WavSpA: Wavelet Space Attention for Boosting Transformers’ Long Sequence Learning Ability

Source

Core Claim

Attention can be performed in a learnable wavelet coefficient space, giving Transformers access to both position and frequency information with linear-time sequence transforms.

Key Contributions

  • Proposes Wavelet Space Attention.
  • Applies a forward wavelet transform, performs attention in coefficient space, then reconstructs the representation with an inverse transform.
  • Compares wavelet-space attention with Fourier-space attention on long-sequence benchmarks.
  • Tests fixed and adaptive wavelets.
  • Reports improved Long Range Arena performance and better reasoning extrapolation on LEGO-style chain-of-reasoning tasks.

Method Notes

WavSpA is not a time-series forecasting paper, but it is highly relevant to long numeric sequences. Wavelets preserve locality and frequency structure, which are natural for nonstationary time-series signals where Fourier-only global bases can be too coarse.

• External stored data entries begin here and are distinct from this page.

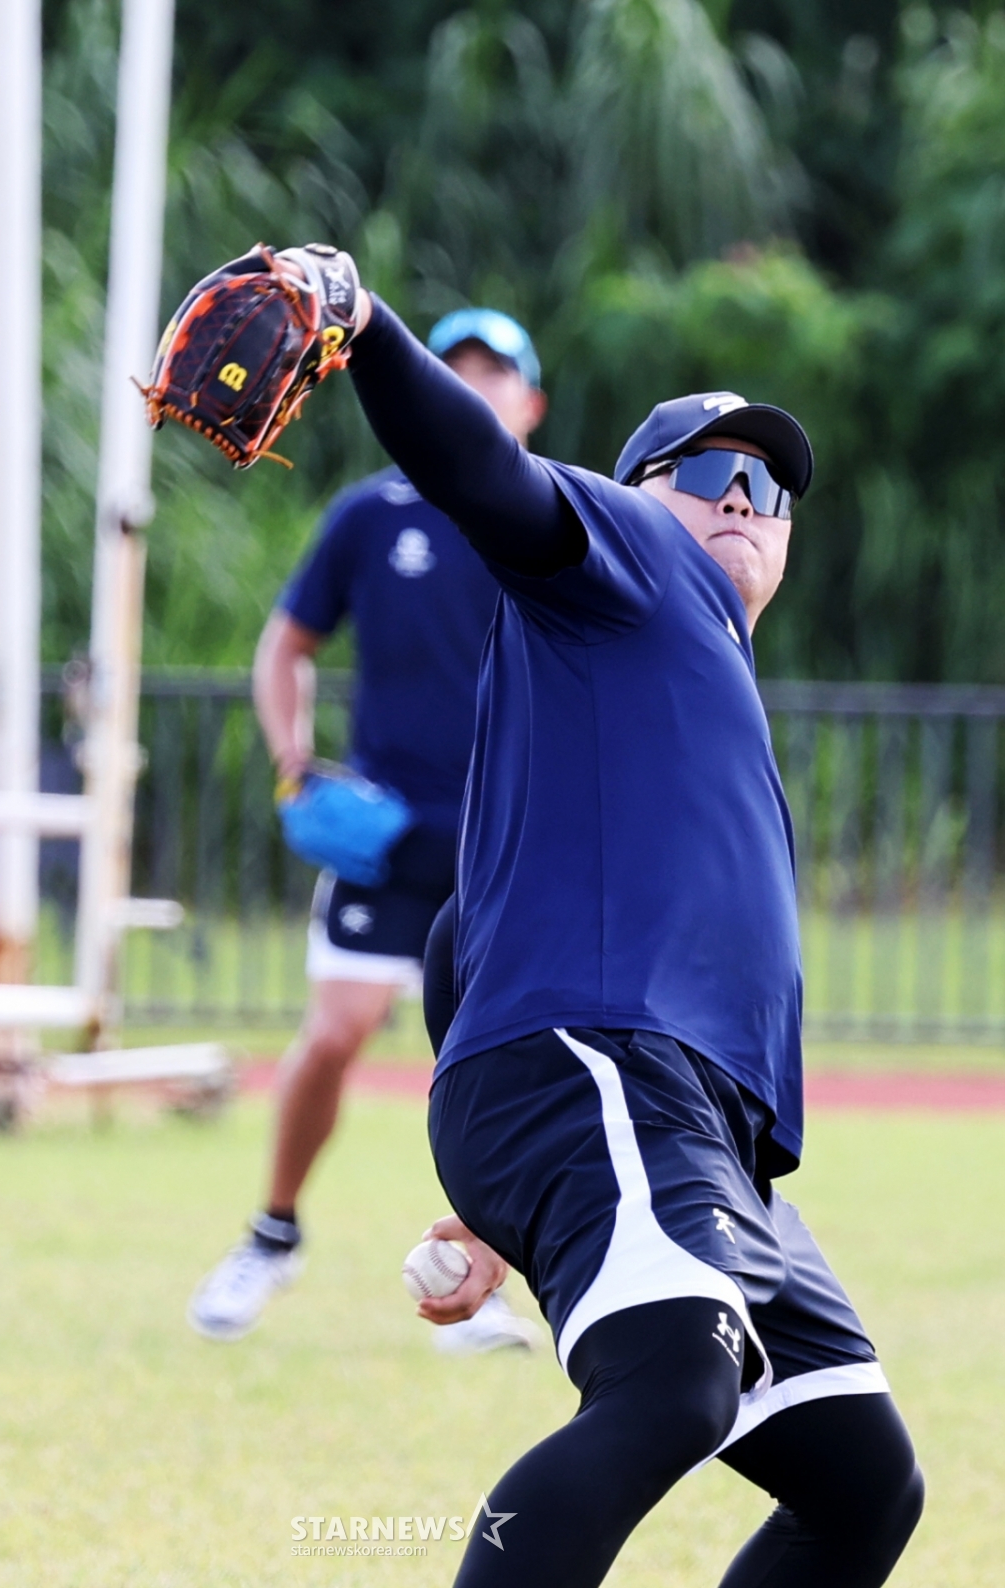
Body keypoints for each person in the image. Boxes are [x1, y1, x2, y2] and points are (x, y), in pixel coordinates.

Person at [316, 279, 923, 1585]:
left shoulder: (670, 668)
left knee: (861, 1483)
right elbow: (486, 472)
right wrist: (364, 326)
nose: (745, 502)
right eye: (711, 472)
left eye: (773, 488)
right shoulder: (633, 559)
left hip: (687, 1124)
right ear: (638, 492)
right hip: (611, 1067)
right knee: (670, 1389)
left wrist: (497, 1197)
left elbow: (461, 935)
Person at [187, 309, 546, 1353]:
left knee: (495, 1063)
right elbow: (285, 644)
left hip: (504, 842)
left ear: (531, 403)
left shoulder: (552, 515)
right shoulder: (372, 514)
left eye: (496, 373)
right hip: (388, 839)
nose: (473, 386)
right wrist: (294, 764)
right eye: (454, 369)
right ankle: (273, 1233)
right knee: (336, 1032)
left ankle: (476, 1275)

For TSFMs, this source belongs near attention alternatives, adaptive tokenization, and frequency-aware numeric representation.

Evidence And Results

The abstract reports consistent gains over ordinary Transformer attention and Fourier-space attention on Long Range Arena, plus improved extrapolation over distance in a reasoning task.

Alex Notes

Limitations

  • Long Range Arena and LEGO are not forecasting benchmarks.
  • Wavelet attention changes the sequence-mixing substrate but does not by itself solve exogenous variables, channel semantics, or action conditioning.
  • Need TSFM-specific tests before treating wavelet attention as a better default for forecasting.

Open Questions

  • Can wavelet-space attention improve long-horizon TSFM stability compared with patching and recurrent state?
  • Which wavelet bases are appropriate for irregular, missing, or multivariate signals?
  • Is wavelet mixing complementary to learned patching, or does it reduce the need for patching?